--- The data Enclosed Below ---
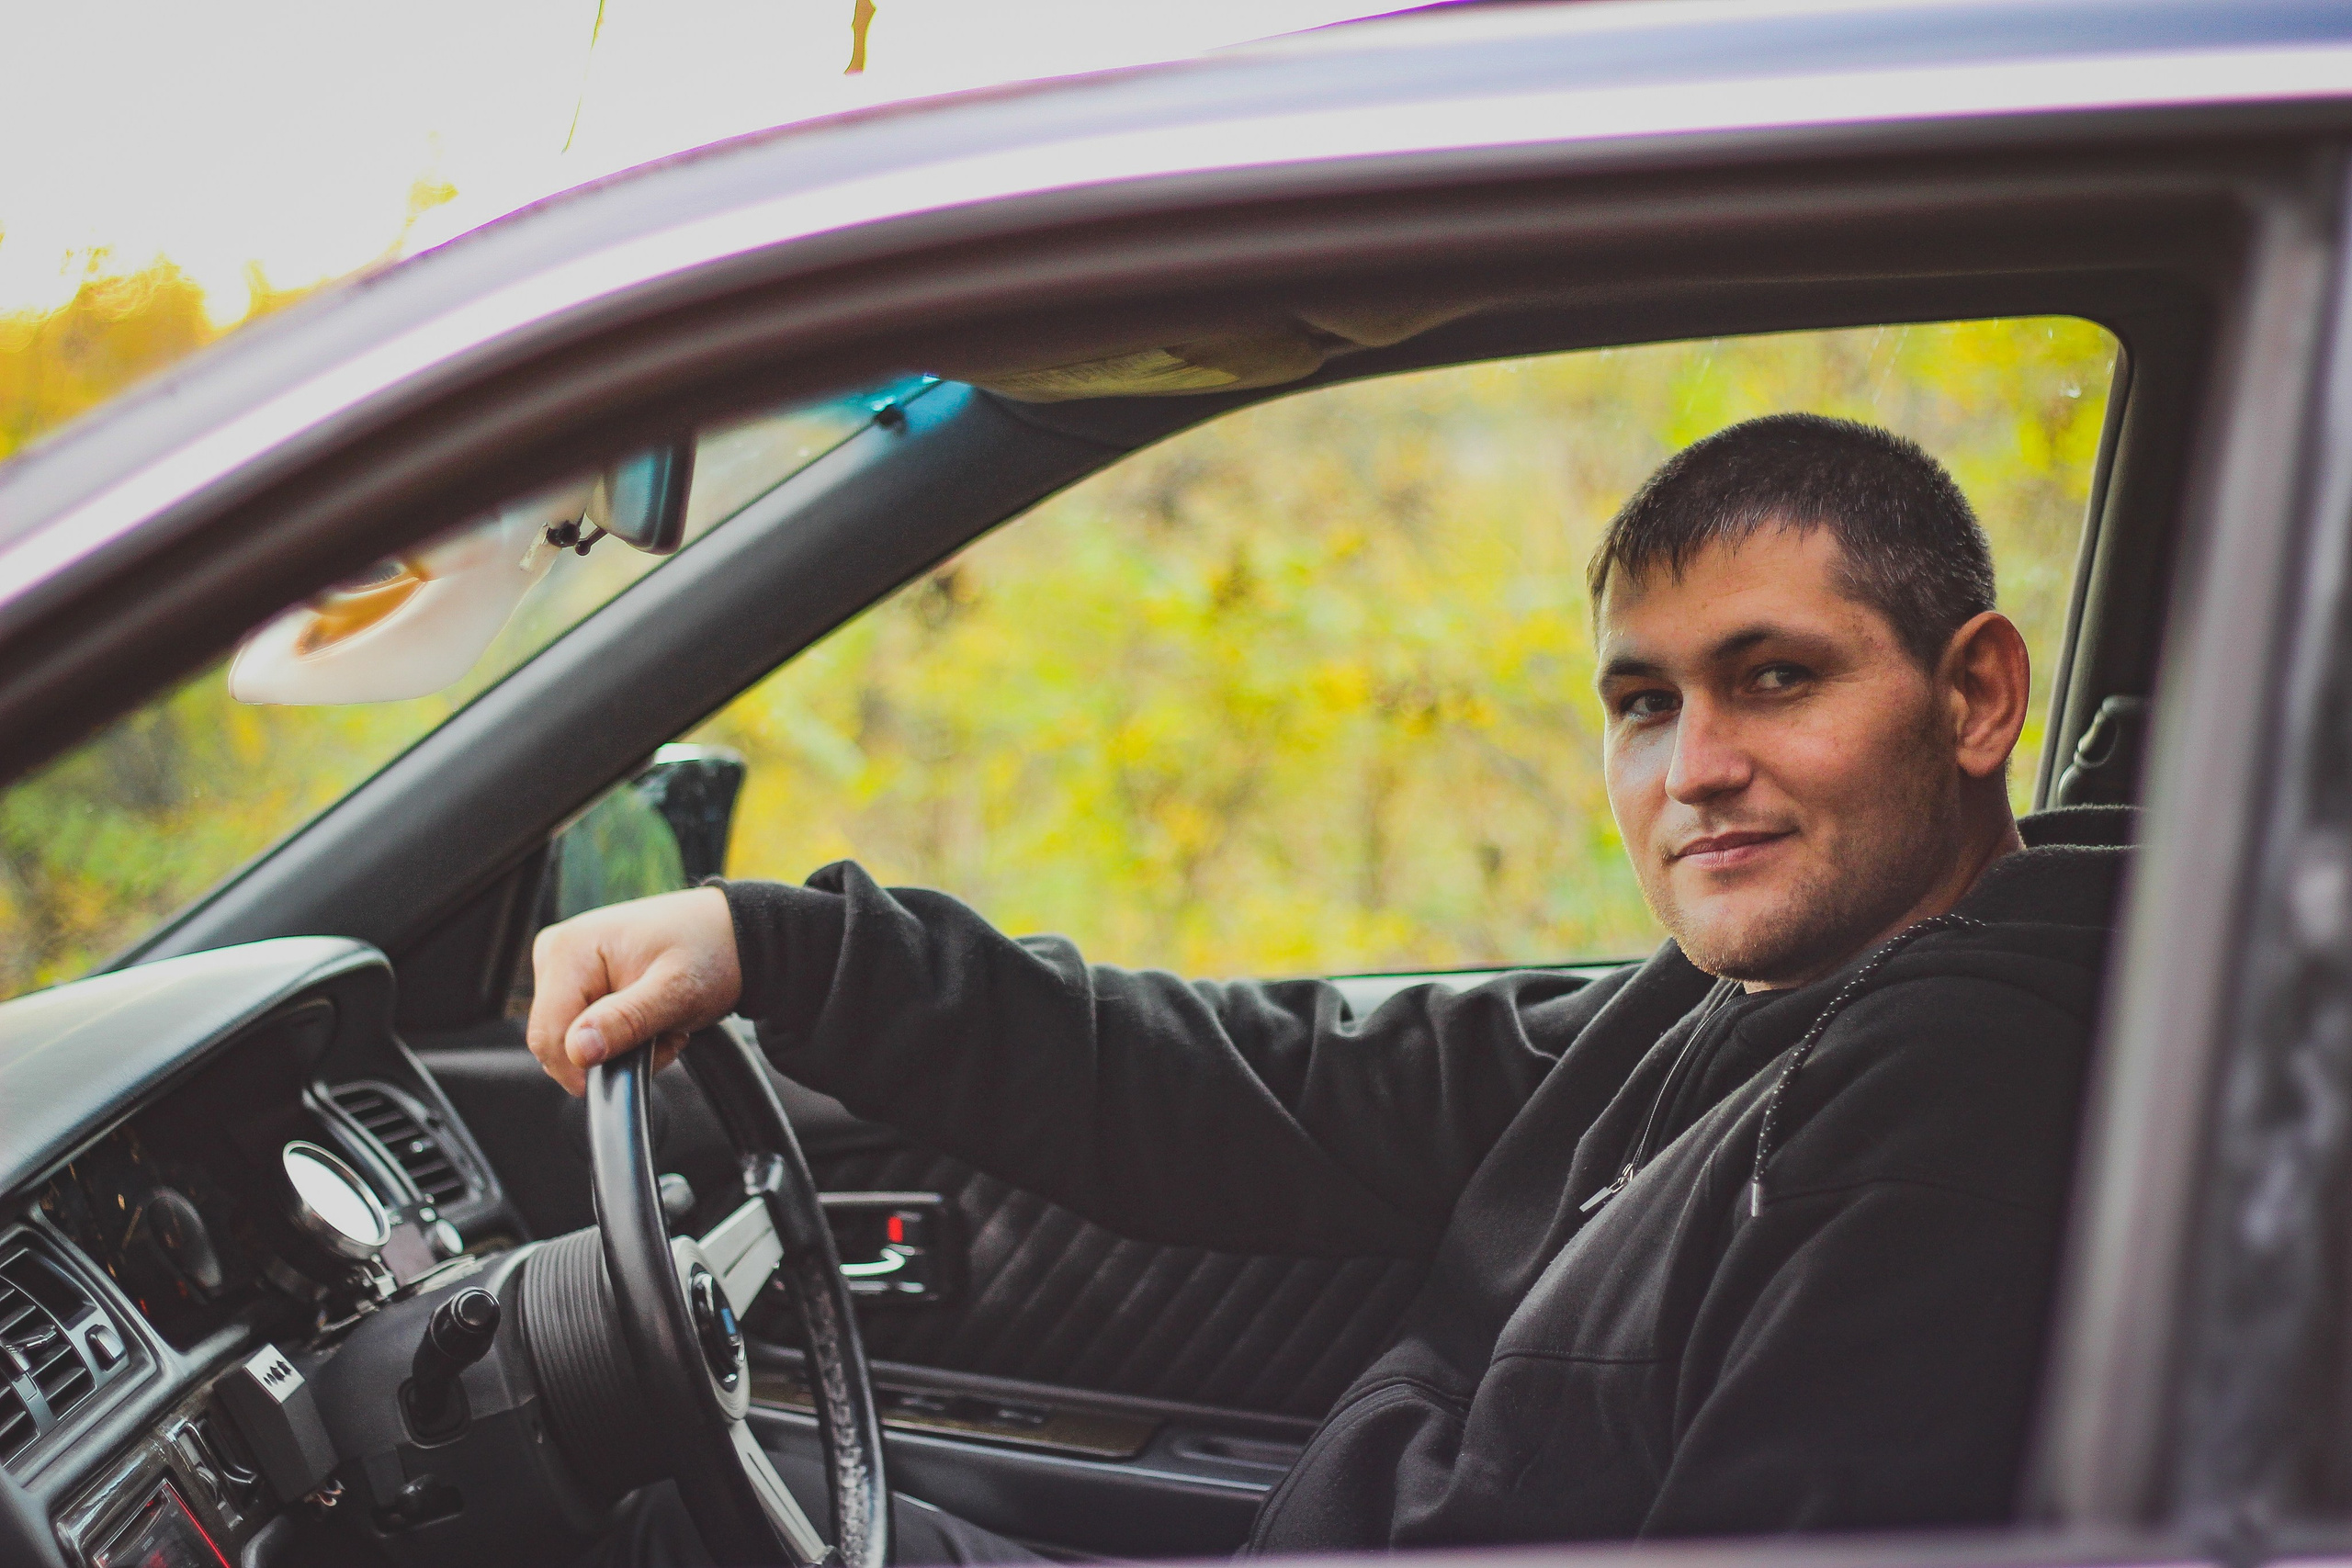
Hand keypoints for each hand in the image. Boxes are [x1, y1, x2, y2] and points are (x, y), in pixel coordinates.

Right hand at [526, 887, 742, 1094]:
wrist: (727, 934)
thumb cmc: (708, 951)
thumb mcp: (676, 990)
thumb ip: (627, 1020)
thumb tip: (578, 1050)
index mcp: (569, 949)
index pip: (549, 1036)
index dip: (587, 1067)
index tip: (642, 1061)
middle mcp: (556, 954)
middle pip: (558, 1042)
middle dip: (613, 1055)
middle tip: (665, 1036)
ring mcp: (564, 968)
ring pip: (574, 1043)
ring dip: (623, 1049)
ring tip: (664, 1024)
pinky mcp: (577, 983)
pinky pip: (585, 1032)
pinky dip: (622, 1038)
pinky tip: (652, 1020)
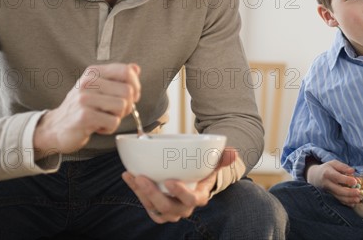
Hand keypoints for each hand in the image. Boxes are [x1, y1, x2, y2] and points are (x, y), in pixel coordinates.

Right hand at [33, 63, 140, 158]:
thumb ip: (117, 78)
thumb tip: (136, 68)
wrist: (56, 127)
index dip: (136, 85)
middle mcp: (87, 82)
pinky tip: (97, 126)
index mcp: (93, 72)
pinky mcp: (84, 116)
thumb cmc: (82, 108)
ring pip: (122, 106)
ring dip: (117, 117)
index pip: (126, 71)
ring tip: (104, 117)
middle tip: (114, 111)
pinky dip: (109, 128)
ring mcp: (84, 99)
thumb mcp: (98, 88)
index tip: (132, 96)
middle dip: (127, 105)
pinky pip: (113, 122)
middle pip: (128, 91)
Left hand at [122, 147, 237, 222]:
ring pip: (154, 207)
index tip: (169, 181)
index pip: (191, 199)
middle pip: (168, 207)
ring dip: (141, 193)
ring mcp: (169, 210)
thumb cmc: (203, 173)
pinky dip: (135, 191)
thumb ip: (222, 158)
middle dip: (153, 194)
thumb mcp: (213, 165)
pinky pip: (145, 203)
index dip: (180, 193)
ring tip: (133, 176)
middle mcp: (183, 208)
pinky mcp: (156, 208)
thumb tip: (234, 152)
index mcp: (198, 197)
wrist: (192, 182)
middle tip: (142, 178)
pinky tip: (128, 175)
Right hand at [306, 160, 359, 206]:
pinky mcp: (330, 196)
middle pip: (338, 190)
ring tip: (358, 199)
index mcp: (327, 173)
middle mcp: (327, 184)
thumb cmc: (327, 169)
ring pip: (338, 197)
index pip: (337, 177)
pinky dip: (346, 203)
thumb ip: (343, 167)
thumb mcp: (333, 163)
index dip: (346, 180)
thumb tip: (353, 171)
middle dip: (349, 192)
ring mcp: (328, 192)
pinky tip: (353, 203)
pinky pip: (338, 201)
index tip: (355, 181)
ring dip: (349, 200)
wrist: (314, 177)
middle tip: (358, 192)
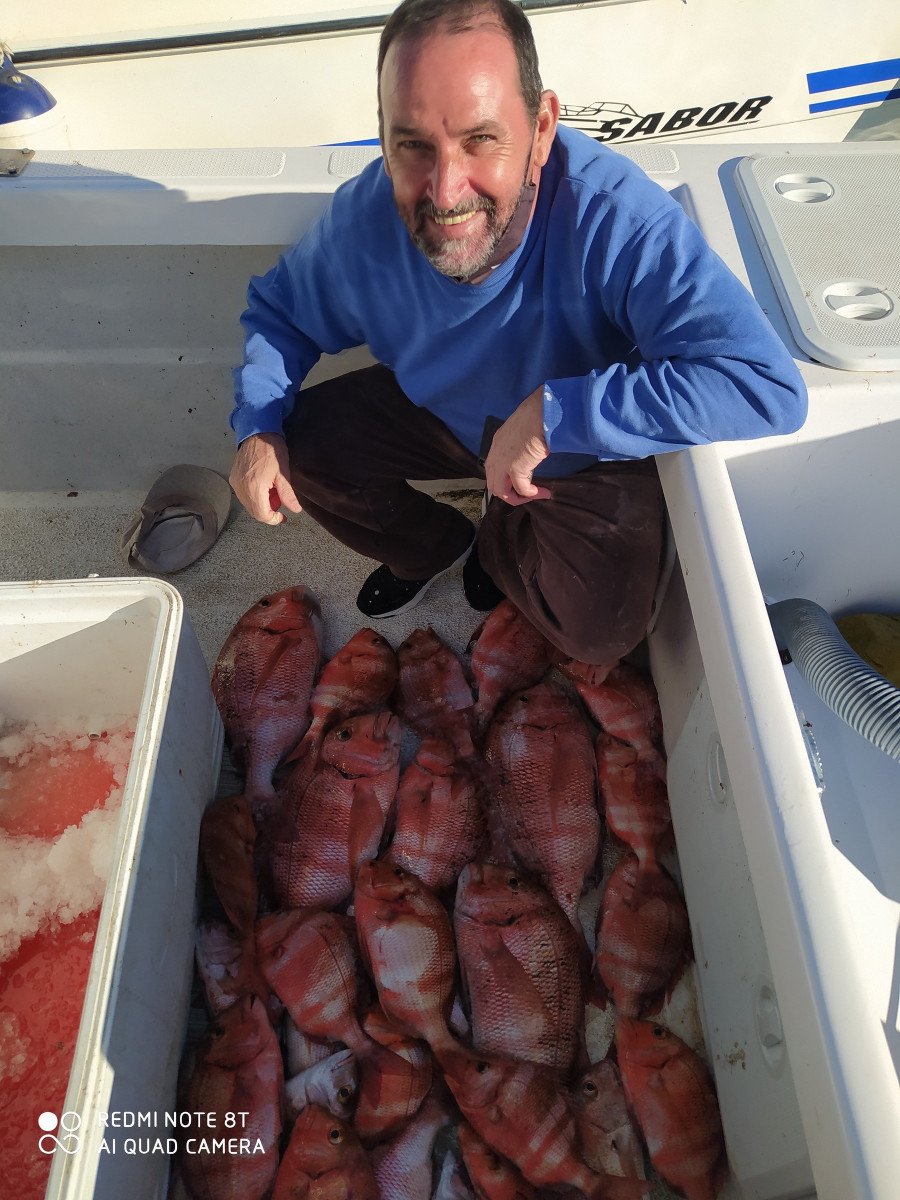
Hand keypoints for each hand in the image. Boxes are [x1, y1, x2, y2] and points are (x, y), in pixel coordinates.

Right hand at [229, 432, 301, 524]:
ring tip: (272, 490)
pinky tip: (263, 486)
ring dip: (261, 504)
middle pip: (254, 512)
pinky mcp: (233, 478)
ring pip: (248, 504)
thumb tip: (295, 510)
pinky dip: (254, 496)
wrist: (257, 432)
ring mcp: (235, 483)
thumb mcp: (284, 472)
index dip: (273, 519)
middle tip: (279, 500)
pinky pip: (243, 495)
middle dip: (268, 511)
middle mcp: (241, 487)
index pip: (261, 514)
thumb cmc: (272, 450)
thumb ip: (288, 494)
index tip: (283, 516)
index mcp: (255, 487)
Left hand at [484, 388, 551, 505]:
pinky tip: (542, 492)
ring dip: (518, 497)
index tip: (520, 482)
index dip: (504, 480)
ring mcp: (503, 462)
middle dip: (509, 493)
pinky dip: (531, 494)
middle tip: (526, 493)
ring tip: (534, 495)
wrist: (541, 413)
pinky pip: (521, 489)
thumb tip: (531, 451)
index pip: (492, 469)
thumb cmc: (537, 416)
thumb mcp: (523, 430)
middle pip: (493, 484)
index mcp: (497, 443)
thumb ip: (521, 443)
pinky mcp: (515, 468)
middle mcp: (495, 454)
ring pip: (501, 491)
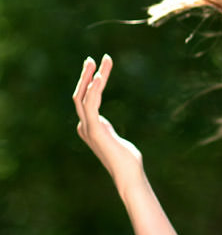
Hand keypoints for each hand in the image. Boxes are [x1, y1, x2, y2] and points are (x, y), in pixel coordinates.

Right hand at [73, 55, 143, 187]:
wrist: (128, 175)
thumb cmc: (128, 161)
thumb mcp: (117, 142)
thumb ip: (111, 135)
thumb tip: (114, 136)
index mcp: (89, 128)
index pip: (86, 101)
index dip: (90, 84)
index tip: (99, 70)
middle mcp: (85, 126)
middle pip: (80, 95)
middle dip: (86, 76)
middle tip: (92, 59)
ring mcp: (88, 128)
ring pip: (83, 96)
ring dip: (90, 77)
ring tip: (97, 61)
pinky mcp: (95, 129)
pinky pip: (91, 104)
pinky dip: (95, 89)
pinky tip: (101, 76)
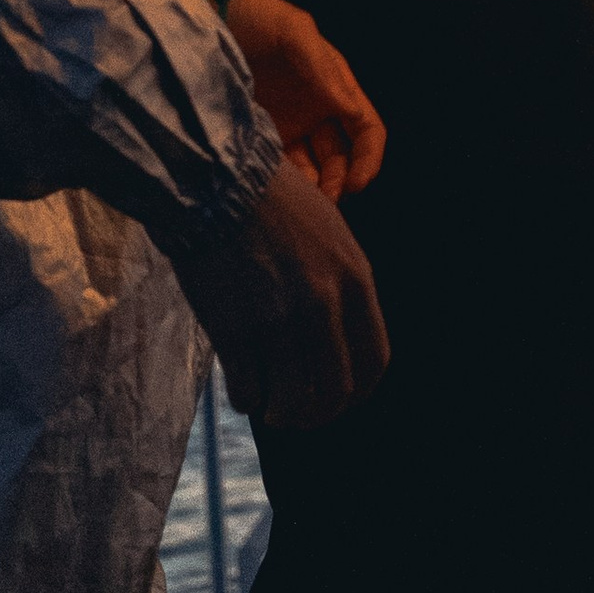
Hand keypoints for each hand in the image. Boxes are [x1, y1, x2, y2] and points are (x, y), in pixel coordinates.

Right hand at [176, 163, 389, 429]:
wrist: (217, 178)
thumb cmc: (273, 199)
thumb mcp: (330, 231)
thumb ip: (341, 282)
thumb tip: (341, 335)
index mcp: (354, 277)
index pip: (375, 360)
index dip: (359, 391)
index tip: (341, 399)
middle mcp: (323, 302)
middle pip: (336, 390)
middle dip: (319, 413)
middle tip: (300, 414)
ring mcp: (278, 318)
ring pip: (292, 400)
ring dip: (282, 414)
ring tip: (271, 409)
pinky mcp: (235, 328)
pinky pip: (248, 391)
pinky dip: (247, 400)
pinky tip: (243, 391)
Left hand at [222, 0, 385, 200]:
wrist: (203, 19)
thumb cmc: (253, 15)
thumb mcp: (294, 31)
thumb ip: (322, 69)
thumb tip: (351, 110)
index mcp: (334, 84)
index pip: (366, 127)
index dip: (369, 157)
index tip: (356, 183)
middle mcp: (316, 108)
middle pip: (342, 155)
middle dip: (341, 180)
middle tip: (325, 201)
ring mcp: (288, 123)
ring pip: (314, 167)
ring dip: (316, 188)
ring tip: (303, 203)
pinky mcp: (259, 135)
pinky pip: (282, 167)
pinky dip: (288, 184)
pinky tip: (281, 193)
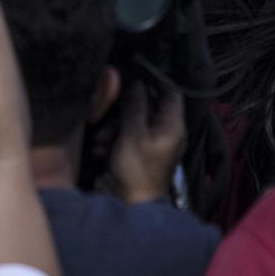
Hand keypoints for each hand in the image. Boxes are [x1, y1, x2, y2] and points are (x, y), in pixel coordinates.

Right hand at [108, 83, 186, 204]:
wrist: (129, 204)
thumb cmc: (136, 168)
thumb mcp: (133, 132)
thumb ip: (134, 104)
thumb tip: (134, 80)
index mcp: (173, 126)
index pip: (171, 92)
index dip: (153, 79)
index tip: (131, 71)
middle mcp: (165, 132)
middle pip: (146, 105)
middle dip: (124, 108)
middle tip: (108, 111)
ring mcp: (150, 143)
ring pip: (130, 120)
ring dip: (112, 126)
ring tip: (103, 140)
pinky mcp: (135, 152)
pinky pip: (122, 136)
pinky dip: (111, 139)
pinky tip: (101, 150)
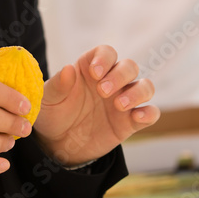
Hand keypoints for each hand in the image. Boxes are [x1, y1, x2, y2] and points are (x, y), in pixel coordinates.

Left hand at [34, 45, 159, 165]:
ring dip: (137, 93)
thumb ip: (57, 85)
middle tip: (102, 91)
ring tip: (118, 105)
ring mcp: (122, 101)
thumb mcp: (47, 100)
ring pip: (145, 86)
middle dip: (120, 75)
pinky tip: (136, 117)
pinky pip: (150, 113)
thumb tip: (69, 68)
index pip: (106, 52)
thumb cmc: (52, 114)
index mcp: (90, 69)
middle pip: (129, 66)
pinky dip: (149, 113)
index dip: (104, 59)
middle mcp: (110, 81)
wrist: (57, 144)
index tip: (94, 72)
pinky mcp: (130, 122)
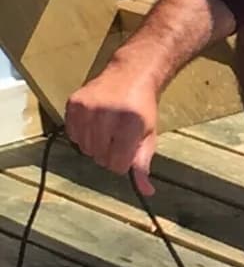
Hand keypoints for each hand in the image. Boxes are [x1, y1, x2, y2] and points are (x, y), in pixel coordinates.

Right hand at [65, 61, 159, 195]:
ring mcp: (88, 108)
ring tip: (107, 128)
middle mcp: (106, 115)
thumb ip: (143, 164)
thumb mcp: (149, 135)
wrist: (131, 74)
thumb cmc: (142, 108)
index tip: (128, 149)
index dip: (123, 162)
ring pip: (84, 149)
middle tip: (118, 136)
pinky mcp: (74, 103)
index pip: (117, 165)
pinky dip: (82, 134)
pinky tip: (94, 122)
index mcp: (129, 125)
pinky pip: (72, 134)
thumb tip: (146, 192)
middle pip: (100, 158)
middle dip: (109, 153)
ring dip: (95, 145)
--- End of Enclosed The data ---
#### [Work task]
Go through the data above and copy each line in which "Left" appears.

#### [Exercise answer]
Left hand at [122, 147, 237, 222]:
Left hand at [484, 388, 551, 505]:
Left hand at [222, 0, 385, 200]:
Left hand at [34, 45, 159, 165]:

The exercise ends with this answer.